# Required work
Your answer should consist of every line in the records that holds "cultures".

■ ■ ■ ■

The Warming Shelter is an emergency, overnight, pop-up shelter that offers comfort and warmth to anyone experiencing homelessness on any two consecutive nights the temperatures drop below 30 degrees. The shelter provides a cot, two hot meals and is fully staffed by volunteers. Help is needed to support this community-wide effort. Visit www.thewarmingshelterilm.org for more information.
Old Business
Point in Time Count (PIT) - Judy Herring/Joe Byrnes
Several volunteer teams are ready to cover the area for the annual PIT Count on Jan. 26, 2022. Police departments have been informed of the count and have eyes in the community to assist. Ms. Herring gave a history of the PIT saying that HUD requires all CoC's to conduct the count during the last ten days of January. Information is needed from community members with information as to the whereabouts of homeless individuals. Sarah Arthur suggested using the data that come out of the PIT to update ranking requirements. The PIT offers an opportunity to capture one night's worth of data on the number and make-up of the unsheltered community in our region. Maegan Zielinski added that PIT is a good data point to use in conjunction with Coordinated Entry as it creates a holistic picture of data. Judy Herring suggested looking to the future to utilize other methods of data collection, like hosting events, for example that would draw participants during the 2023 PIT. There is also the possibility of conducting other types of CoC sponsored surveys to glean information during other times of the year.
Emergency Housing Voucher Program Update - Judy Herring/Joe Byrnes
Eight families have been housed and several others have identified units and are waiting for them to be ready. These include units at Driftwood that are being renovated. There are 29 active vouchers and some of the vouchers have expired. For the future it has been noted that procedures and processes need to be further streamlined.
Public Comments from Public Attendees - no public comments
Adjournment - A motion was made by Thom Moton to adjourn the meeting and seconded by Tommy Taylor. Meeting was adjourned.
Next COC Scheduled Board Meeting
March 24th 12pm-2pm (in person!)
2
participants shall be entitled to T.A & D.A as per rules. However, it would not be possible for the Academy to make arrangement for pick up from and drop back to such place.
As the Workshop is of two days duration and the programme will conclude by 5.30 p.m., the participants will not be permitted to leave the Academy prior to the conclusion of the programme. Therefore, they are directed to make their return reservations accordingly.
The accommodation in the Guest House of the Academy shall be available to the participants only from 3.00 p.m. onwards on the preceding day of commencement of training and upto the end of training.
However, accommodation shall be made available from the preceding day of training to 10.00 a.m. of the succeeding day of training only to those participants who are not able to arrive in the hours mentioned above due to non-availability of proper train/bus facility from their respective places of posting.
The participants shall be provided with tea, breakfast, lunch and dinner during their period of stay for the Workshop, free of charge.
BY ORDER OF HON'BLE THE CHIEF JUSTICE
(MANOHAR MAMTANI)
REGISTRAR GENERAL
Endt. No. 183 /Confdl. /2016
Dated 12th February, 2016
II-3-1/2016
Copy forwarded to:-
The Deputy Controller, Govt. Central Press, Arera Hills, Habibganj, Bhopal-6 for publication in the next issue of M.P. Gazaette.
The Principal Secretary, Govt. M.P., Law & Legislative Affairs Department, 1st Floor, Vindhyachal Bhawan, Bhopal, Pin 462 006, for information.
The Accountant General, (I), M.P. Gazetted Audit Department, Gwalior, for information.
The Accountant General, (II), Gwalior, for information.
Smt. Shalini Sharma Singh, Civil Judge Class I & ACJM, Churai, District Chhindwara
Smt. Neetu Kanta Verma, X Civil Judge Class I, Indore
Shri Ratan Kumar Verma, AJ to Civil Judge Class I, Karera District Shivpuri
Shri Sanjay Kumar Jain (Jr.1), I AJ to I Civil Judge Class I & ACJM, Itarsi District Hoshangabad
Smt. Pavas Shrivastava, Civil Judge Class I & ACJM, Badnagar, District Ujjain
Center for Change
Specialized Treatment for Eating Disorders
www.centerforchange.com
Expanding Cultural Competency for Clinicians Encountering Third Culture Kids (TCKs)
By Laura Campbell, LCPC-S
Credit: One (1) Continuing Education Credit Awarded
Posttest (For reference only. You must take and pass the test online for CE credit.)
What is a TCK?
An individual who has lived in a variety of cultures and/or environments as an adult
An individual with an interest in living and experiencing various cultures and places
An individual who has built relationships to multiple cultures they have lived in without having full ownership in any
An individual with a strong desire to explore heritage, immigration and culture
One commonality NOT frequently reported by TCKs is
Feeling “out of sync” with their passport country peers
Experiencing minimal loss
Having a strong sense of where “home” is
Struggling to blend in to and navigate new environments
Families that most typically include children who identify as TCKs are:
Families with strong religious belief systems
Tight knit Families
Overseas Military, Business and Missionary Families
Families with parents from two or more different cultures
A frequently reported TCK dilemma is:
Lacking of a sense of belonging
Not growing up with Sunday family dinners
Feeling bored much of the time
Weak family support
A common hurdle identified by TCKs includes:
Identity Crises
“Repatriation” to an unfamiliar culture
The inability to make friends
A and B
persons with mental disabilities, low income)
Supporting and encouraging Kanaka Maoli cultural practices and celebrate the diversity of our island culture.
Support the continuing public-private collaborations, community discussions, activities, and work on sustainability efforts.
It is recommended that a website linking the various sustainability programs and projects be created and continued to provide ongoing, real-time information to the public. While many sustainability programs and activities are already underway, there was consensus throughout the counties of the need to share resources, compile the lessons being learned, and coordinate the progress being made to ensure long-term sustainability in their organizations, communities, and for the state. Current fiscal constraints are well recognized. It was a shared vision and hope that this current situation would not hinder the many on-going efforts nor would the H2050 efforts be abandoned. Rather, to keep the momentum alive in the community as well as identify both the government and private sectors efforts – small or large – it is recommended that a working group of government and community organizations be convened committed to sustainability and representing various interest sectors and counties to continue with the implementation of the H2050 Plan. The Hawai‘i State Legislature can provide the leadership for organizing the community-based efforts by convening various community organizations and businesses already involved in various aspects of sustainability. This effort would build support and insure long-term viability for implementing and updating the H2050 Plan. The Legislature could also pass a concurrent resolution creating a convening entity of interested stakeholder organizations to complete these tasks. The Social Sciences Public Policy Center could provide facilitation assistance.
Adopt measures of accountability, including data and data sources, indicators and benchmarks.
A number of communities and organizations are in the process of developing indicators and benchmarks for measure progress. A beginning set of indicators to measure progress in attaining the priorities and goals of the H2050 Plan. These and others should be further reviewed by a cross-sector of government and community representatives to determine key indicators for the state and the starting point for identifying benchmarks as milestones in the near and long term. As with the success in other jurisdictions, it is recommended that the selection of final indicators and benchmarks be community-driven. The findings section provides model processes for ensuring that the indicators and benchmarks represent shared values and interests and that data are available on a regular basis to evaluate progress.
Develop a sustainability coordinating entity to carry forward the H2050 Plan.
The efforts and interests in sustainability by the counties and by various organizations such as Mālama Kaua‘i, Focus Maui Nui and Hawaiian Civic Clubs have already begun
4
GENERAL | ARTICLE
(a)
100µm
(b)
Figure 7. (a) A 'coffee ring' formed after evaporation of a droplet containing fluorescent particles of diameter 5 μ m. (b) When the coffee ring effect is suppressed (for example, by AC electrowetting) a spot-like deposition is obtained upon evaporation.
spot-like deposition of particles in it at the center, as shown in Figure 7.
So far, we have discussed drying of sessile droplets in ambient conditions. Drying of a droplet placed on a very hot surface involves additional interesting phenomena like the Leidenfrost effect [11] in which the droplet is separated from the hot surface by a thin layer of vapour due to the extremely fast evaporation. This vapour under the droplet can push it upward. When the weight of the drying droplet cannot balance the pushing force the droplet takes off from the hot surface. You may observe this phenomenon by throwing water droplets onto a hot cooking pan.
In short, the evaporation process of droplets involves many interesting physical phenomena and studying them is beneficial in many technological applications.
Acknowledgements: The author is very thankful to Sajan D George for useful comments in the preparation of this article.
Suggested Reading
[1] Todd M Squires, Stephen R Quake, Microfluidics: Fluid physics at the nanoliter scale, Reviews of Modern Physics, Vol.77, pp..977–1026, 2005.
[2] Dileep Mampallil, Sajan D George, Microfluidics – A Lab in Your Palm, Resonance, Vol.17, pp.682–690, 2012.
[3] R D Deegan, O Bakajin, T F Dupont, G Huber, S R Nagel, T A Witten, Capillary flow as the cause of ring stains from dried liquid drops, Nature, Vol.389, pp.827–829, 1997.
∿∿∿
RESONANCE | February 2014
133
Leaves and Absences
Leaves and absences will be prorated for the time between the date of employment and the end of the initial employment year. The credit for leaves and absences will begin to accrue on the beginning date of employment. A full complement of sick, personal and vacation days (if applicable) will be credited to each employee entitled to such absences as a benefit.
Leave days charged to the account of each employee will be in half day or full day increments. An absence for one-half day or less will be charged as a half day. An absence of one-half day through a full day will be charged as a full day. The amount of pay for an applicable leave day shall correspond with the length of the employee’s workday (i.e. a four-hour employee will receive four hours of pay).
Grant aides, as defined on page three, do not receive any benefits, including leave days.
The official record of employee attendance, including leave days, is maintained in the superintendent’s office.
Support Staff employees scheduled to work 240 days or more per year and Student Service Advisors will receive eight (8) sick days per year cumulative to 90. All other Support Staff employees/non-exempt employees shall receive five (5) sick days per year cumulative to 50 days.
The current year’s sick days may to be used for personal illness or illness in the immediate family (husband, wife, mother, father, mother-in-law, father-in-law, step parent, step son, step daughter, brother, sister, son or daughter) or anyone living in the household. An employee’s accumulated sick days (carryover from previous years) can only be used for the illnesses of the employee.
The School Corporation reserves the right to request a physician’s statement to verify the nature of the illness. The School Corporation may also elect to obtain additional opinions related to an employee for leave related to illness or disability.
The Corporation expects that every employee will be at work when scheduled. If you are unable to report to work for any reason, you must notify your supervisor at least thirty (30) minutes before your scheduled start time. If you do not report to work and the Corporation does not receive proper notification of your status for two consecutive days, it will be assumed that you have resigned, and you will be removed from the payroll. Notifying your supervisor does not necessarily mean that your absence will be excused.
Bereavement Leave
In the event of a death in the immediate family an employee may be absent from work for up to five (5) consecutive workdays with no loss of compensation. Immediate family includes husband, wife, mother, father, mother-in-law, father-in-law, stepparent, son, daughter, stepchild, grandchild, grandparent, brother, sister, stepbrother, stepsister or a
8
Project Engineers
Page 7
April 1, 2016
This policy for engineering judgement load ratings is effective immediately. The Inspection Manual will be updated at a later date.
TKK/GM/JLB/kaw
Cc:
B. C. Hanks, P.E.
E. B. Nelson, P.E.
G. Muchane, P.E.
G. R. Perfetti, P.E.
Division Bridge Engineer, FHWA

■ ■ ■ ■

# Finished exercise
An individual who has lived in a variety of cultures and/or environments as an adult
An individual with an interest in living and experiencing various cultures and places
An individual who has built relationships to multiple cultures they have lived in without having full ownership in any
Families with parents from two or more different cultures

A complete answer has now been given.